The Conservatives are currently polling at 47 percent, the Liberals at 22 percent, the NDP at 18 percent, the PPC at 7 percent, the Greens at 4.6 percent and the Libertarians at 1 percent.

Without the PPC and Libertarian candidates in the race, Schmale’s final victory could be closer to the 60 percent pluralities set by his former boss Barry Devolin and backbencher Bill Scott.

Local political observers have noted that during this campaign Schmale has felt comfortable enough to leave the riding to campaign for neighbouring Conservative candidates who are in much tougher races.

Peterborough-Kawartha 

Peterborough-Kawartha will be watched closely by political pundits of all parties considering it has elected members from all three main parties since 1960.

As of Sept. 19, the race is too close to call with the Conservatives leading with 35 per cent of the vote, the Liberals who currently hold the seat sitting at 34 per cent, the NDP at 20 per cent, the PPC at 5.5 per cent, the Greens at 4 per cent and independent candidates polling 1.1 per cent.

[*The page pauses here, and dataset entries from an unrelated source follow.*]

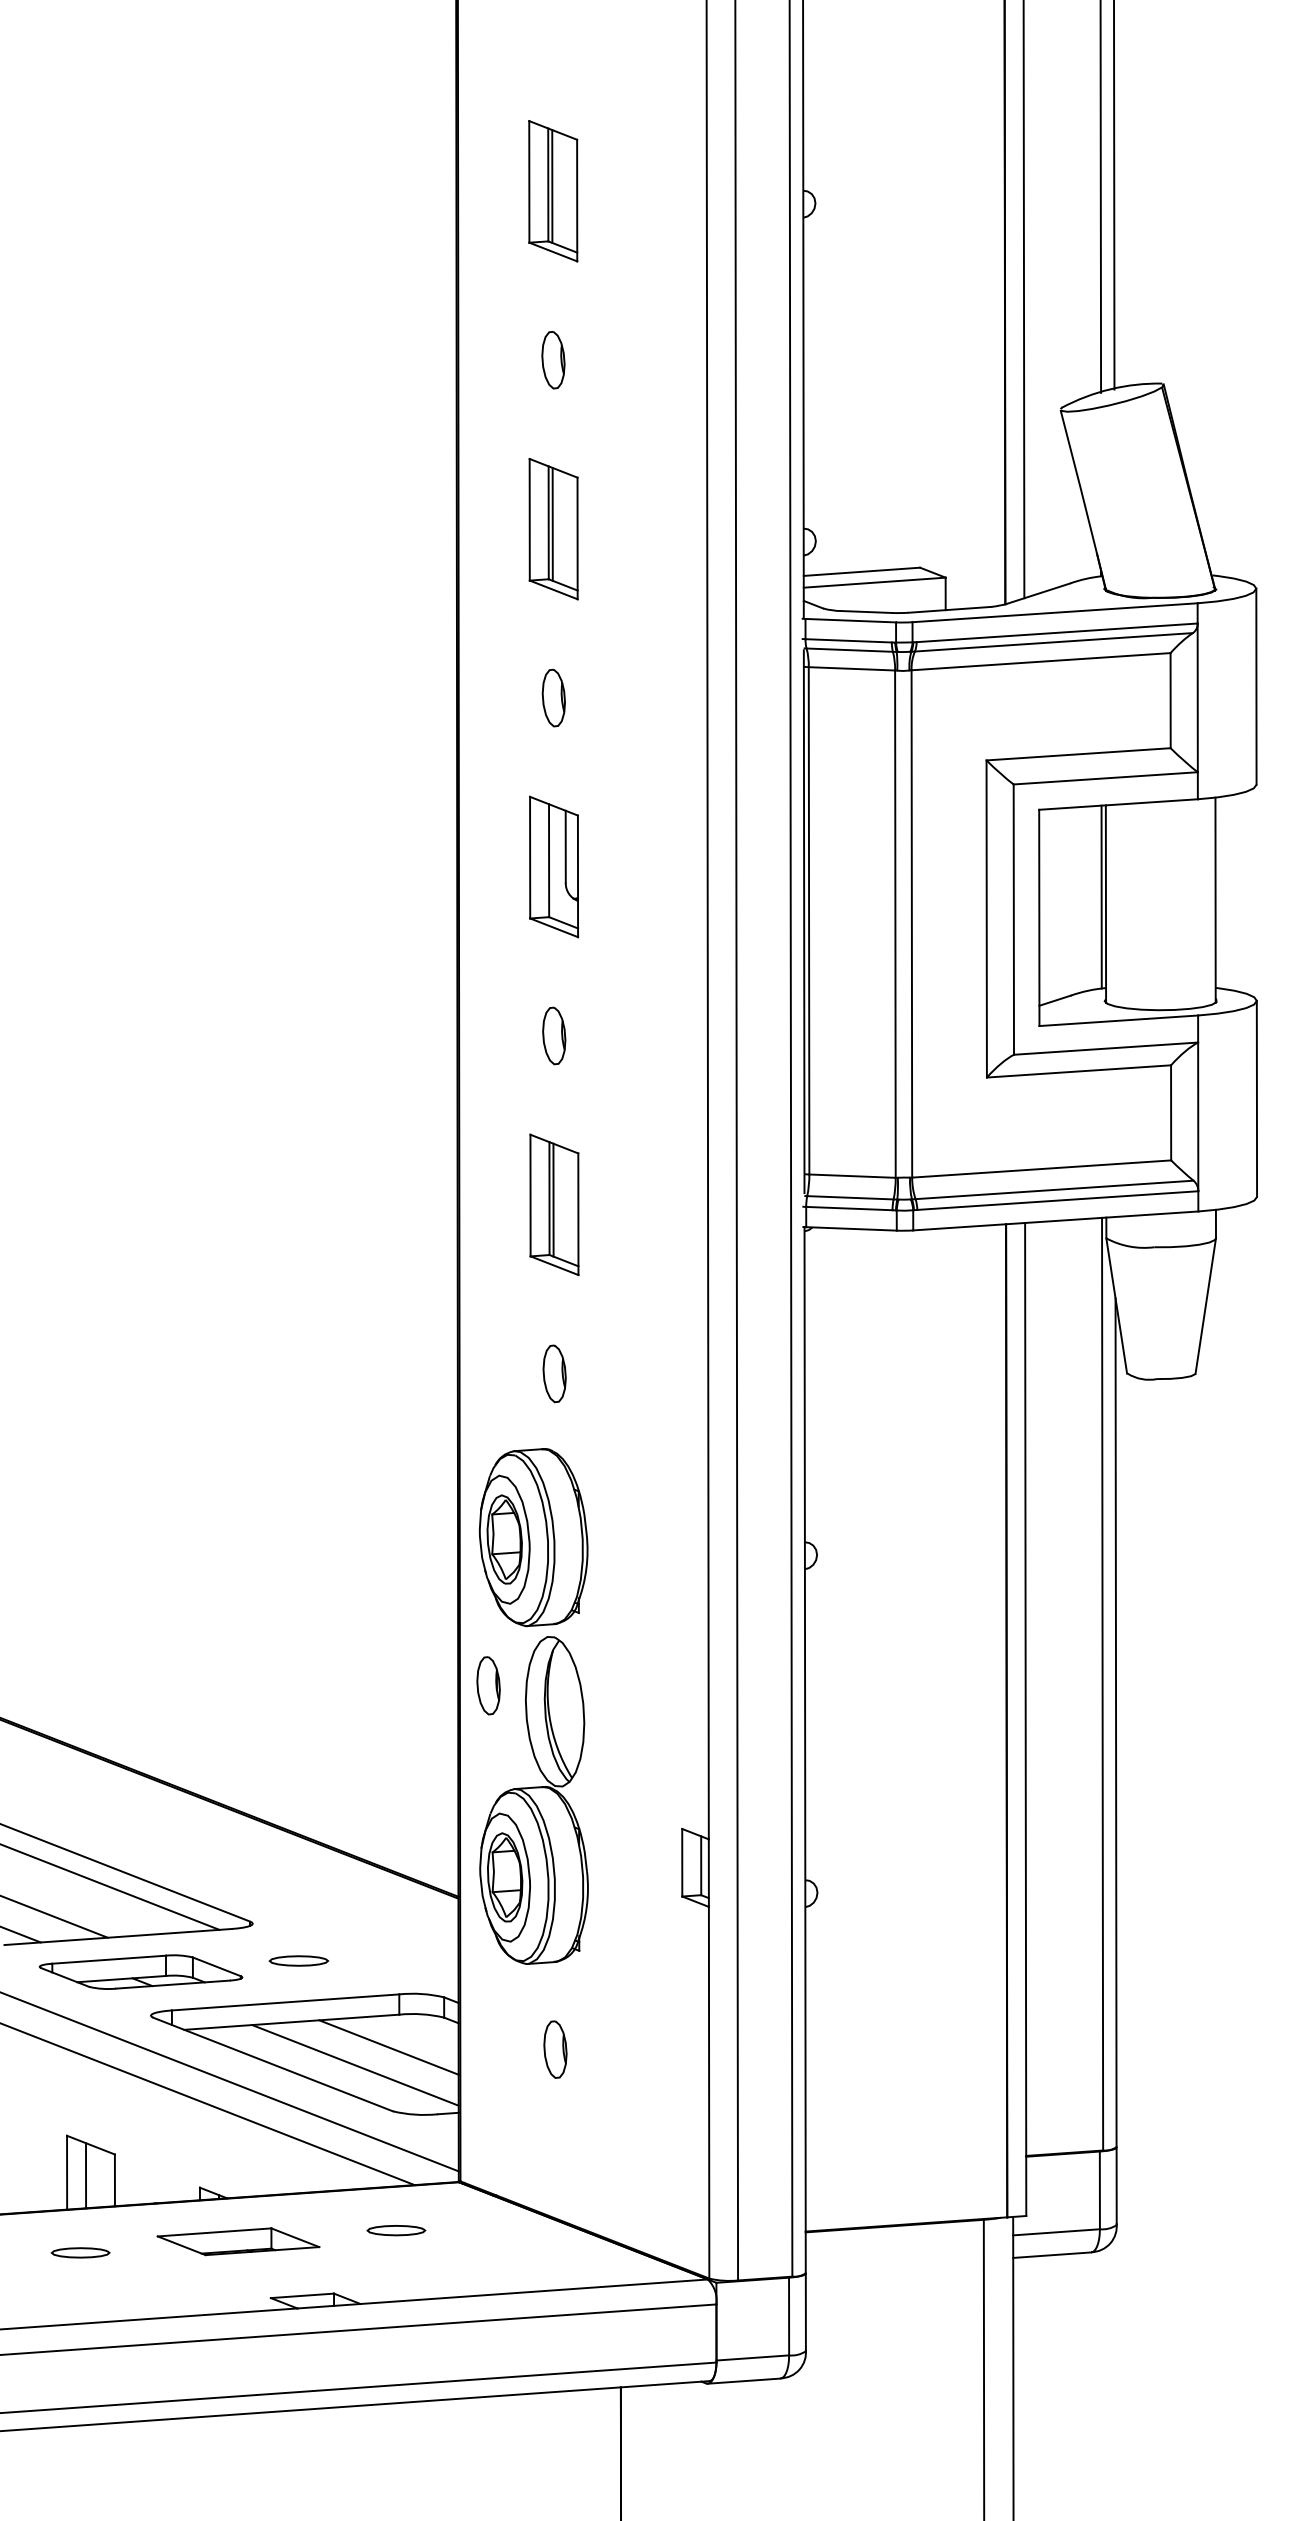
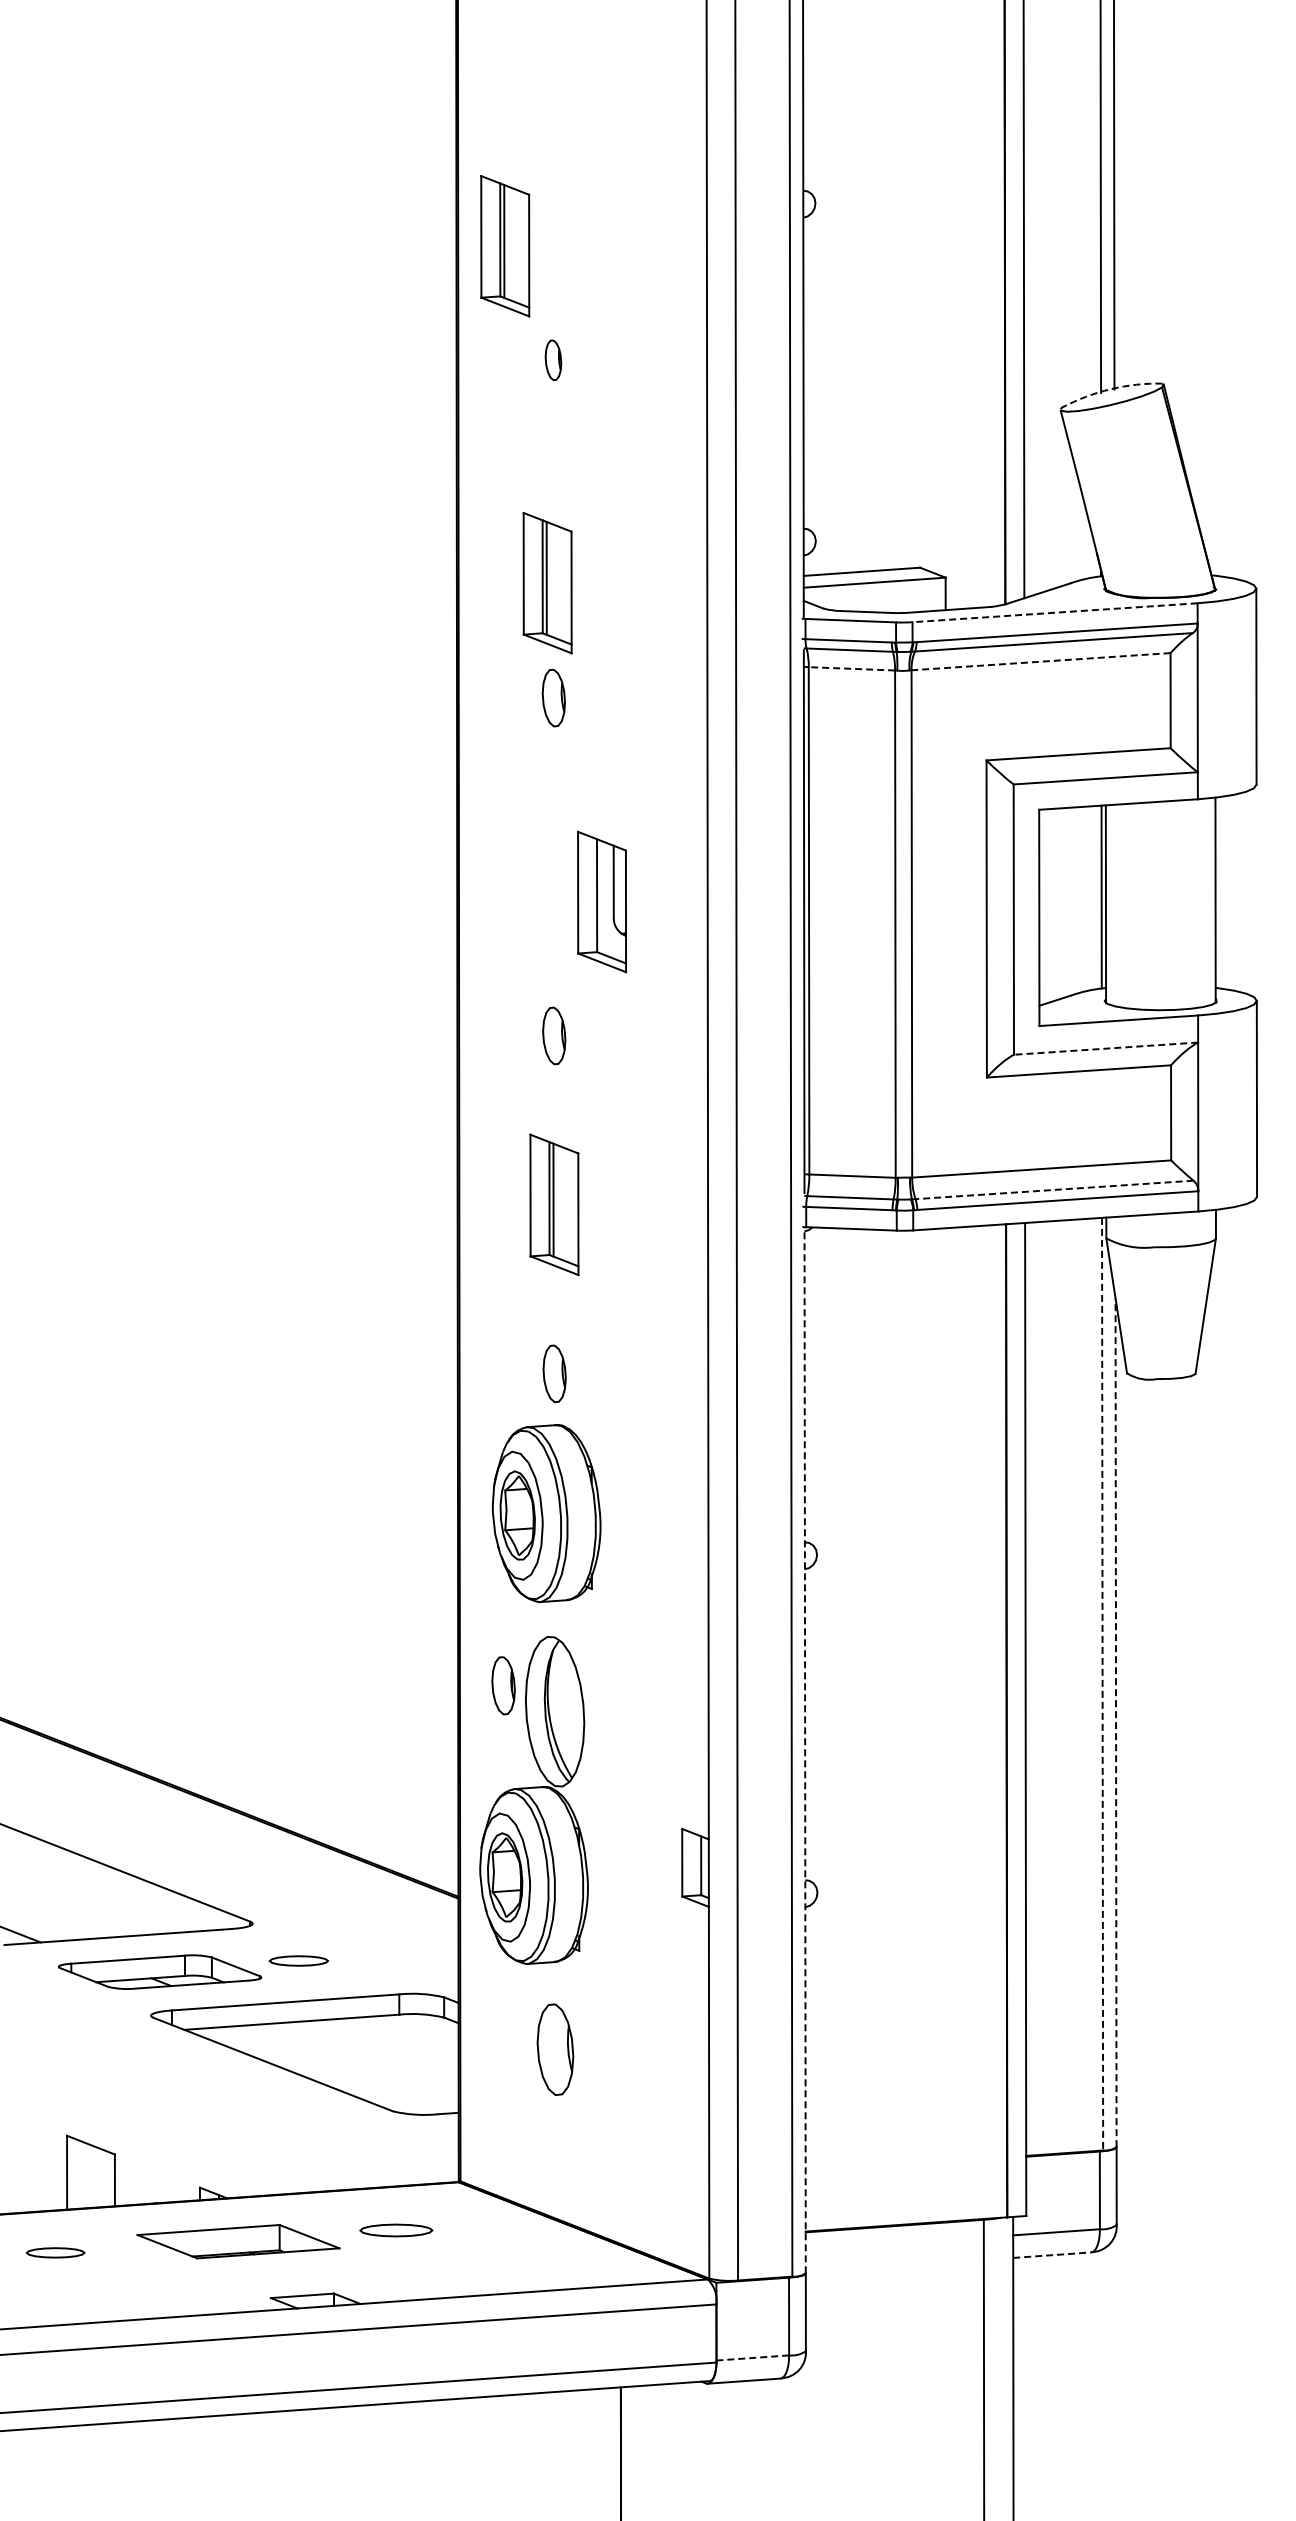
part at (553, 191) position: (553, 191) -> (505, 246)
part at (553, 360) size: 25x59 px -> 19x42 px
arc at (1110, 389): solid -> dashed
part at (553, 529) position: (553, 529) -> (547, 583)
line at (1055, 612): solid -> dashed
line at (1041, 661): solid -> dashed
line at (851, 668): solid -> dashed
part at (554, 866) position: (554, 866) -> (602, 901)
line at (1105, 1048): solid -> dashed
line at (1054, 1189): solid -> dashed
part at (533, 1537) position: (533, 1537) -> (546, 1513)
line at (1102, 1684): solid -> dashed
part at (488, 1685) position: (488, 1685) -> (503, 1685)
line at (1116, 1722): solid -> dashed
line at (805, 1749): solid -> dashed
line at (110, 1887): present -> none
line at (54, 1916): present -> none
part at (140, 1971) position: (140, 1971) -> (159, 1971)
line at (388, 2047): present -> none
part at (555, 2049) size: 25x59 px -> 39x93 px
line at (355, 2065): present -> none
line at (230, 2082): present -> none
line at (208, 2104): present -> none
line at (86, 2175): present -> none
part at (396, 2230) size: 61x12 px -> 75x15 px
part at (238, 2241) size: 165x30 px -> 205x36 px
part at (80, 2252) position: (80, 2252) -> (55, 2252)
line at (1052, 2255): solid -> dashed
line at (752, 2358): solid -> dashed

Maryam Monsef, the Liberal incumbent, and Michelle Ferreri, the Conservative challenger, are neck-and-neck in a campaign that has featured some negative advertising about who was born in the riding and who by extrapolation was not.  Monsef, an Afghani refugee, has found that her ethnicity has come in for real scrutiny in this election, particularly after her comments about the Taliban being “brothers” in any future decisions made about rebuilding Afghanistan. Ferreri, a media personality and social media influencer, has made her local roots clear in a series of political advertisements that have run extensively in the last 10 days before the vote.

This will be one of the ridings where the People’s Party of Canada will be the kingmaker. A solid showing by PPC candidate Paul Lawton will hand the riding to the Liberals, while if Lawton’s support stalls where it is right now Ferreri could conceivably take the riding from incumbent Monsef.